We built an agent whose job was to produce weekly competitive analysis. Given a list of competitors, it would browse their sites, check their changelogs, read their blog posts, and summarize what had changed. It had tools to fetch pages, search the web, and write a Markdown report to a shared drive.

It worked great for two weeks. Then we started seeing strange behavior. The reports started including "analysis" of features that did not exist. The agent would occasionally invent a product announcement based on ambiguous language on a landing page. One week it confidently reported that a competitor had raised a Series C, based on reading a job posting that mentioned "our recent funding."

The postmortem was sobering. The agent had no ground truth. Nobody was reviewing the reports closely because they looked competent. Over time the agent had learned (through self-prompting in the loop) to produce confident-sounding text even when its sources were thin. We killed it. We now have humans doing the same task with LLM-assisted drafting. It takes three hours a week. It is correct.

The lesson: if your agent's output is confident-sounding text that nobody else checks, you do not have an agent, you have a hallucination factory with a cron job.

Design rules that matter

  • Small action space. Fewer tools, better descriptions, clear when-not-to-use rules.
  • Observable success criterion.Tests pass. Ticket is closed. Data matches a schema. Not "the report is good."
  • Bounded loop. Max iterations. Hard timeout. Cost budget per run. Agents that can run forever, do.
  • Escape hatches."Tag a human" should always be an option. "Stop and ask" should always be an option.
  • Audit trails. Log every tool call and every decision. When it fails, you need to reconstruct why.

Multi-agent orchestration: mostly overkill

There is a lot of writing in 2026 about multi-agent systems, where a "planner" agent delegates to specialized "worker" agents. Frameworks like LangGraph, CrewAI, and the newer AutoGen 2 all lean into this pattern. Our experience has been: it is almost always worse than a single well-designed agent with a good set of tools.

Every handoff between agents is a chance to lose context. Every additional LLM call is additional latency and cost. In the rare cases where multi-agent genuinely helped, it was because the sub-agents had access to genuinely different tools or data. Most of the time the sub-agents were just "the same LLM with a different system prompt," which is a structure decision, not an architecture. Build one agent. Give it good tools. Revisit multi-agent only when you hit a concrete limit.

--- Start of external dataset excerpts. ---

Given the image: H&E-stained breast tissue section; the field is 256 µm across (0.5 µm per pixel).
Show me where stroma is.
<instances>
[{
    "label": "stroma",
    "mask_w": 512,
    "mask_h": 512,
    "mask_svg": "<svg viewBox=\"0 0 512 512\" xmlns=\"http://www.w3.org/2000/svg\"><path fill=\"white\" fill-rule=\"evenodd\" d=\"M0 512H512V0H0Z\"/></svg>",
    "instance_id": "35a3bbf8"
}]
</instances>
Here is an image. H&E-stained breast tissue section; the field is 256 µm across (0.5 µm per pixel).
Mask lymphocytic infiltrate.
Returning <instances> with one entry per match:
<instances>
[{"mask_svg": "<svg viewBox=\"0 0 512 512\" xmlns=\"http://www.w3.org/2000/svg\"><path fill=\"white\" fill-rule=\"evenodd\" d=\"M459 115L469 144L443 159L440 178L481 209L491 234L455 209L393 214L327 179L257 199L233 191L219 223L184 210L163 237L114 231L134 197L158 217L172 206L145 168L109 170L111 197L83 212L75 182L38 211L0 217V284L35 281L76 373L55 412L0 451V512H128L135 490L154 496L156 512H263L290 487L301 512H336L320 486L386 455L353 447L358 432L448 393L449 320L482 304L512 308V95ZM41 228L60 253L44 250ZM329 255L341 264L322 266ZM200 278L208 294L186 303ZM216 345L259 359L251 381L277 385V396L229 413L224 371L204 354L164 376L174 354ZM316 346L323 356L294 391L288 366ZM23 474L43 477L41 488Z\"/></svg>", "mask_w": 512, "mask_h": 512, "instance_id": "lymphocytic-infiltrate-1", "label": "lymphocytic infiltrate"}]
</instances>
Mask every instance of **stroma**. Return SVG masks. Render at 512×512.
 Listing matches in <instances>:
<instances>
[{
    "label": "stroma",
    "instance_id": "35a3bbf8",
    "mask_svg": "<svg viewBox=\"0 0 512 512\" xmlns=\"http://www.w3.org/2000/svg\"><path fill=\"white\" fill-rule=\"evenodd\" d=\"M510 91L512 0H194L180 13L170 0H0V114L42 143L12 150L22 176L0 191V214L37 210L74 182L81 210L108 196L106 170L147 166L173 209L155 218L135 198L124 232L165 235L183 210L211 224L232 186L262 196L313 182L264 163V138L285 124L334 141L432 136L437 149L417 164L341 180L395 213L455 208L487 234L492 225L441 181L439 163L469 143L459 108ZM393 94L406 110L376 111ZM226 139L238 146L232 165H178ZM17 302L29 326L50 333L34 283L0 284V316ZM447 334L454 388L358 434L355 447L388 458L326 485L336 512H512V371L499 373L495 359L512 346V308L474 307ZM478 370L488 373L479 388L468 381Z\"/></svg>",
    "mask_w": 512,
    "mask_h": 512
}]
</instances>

Cost and latency, which nobody wants to talk about

A non-trivial agent task is 10 to 50 LLM calls. At Claude 4.7 pricing in April 2026 ($3 per million input, $15 per million output), a run with 40k input tokens and 8k output tokens per step comes out to around $1.20 per run. For a thousand-run-a-day workflow, that is $36,000 a year in inference costs. Real money.

This is where design discipline pays off. Using a smaller model for the classification and decision steps (Claude Haiku at ~$0.80 per million input), and reserving the large model for the actual content generation step, can cut costs by 70% with no measurable quality drop. Most teams we have talked to under-use this pattern because they default to the biggest model for everything. Do not.

Bottom line

Agents are one of the most useful patterns we have added to our stack in 2026. They are also the feature most likely to embarrass you in production. The teams getting the most out of them are the ones treating agents as a specific tool for a specific shape of problem, not as a general-purpose way to "make things more AI." If you have a scoped, repetitive task with a clear success criterion and a bounded action space, build an agent. If you have a fuzzy goal and a vague hope, do not. You will save yourself a lot of sobering postmortems.